Independent British gin producer Warner Edwards has signed a deal to stock its products in Germany's largest supermarket, City A.M. can reveal.

Three of the craft distillery's gins will be stocked in Edeka, the biggest German supermarket corporation, across 1,000 stores.

Ernst Rusche, Buyer at Edeka, said: “Over the past few years we have seen strong growth within our artisan spirits category and Germany’s consumers continue to see an increase in the value of imported premium British gins. As pioneers in the flavoured gin sector in the UK, it seems an obvious choice to stock a good-quality, premium British product like Warner Edwards on our shelves.”

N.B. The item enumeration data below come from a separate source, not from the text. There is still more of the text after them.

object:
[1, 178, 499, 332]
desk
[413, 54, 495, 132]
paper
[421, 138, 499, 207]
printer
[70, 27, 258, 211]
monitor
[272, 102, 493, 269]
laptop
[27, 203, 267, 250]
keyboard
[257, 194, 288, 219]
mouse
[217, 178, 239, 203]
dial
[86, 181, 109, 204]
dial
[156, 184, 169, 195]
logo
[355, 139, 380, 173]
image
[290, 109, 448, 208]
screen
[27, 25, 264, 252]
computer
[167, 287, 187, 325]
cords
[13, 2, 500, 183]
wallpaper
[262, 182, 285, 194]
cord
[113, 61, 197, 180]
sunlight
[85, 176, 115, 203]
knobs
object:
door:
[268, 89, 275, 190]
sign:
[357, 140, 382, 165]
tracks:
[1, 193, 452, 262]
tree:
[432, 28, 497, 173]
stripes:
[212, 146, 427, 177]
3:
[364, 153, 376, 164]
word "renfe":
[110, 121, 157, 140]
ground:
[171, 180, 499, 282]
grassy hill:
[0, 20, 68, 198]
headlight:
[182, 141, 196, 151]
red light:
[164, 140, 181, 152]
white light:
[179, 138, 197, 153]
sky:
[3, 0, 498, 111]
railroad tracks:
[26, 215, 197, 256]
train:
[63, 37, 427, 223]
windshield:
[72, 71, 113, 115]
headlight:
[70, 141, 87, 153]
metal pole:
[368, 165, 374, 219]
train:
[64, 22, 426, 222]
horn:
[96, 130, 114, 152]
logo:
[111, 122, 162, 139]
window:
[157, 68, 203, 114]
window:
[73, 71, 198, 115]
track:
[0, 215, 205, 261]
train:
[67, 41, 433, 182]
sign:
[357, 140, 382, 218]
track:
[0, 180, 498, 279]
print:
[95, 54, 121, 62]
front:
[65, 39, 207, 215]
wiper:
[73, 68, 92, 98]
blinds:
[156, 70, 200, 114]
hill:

Read more: Brockmans toasts the UK's gin renaissance

Northamptonshire-based Warner Edwards is co-owned by former City high-flyer Tina Warner-Keogh, who previously worked in private equity for a decade.

She and husband Tom Warner own and run the brand which has experienced 344 per cent increase in turnover in the year to date, notching up almost £4.5m in 2017 so far compared to £1m last year.

"Gin's popularity may peak in about three years in the UK but the great thing is it's still massive compared to what it used to be," they told City A.M.

"Internationally it's starting to blossom. Germany's about to go gin-mad. They feel about where we were four years ago."

Read more: Craft beer's boom has led to a renaissance at Marston's traditional pubs

Specialising in flavoured gins, the company has won other major supply deals this year including an agreement with the Victoria and Albert Museum in London to stock its Victoria's Rhubarb gin in the gift shop - the only alcohol on sale in the store.

The rhubarb and elderflower variants will also now roll out across over 400 Marks and Spencer stores, while another flavour is set to hit the shelves of Waitrose.

The couple plans to grow the business, which is self-funded except for grants, through international expansions like the deal with Edeka. Warner-Keogh said that she thinks the company can maintain its current growth rate "for the next two years".

"The interesting thing about craft is nobody knows what it's going to do," added Warner. "The big lads [drinks companies] are shitting themselves.

"You've got all us idiots who have soul. We've got regionality, we've got blissful naivety which gives us ridiculous levels of innovation. There are no rules now."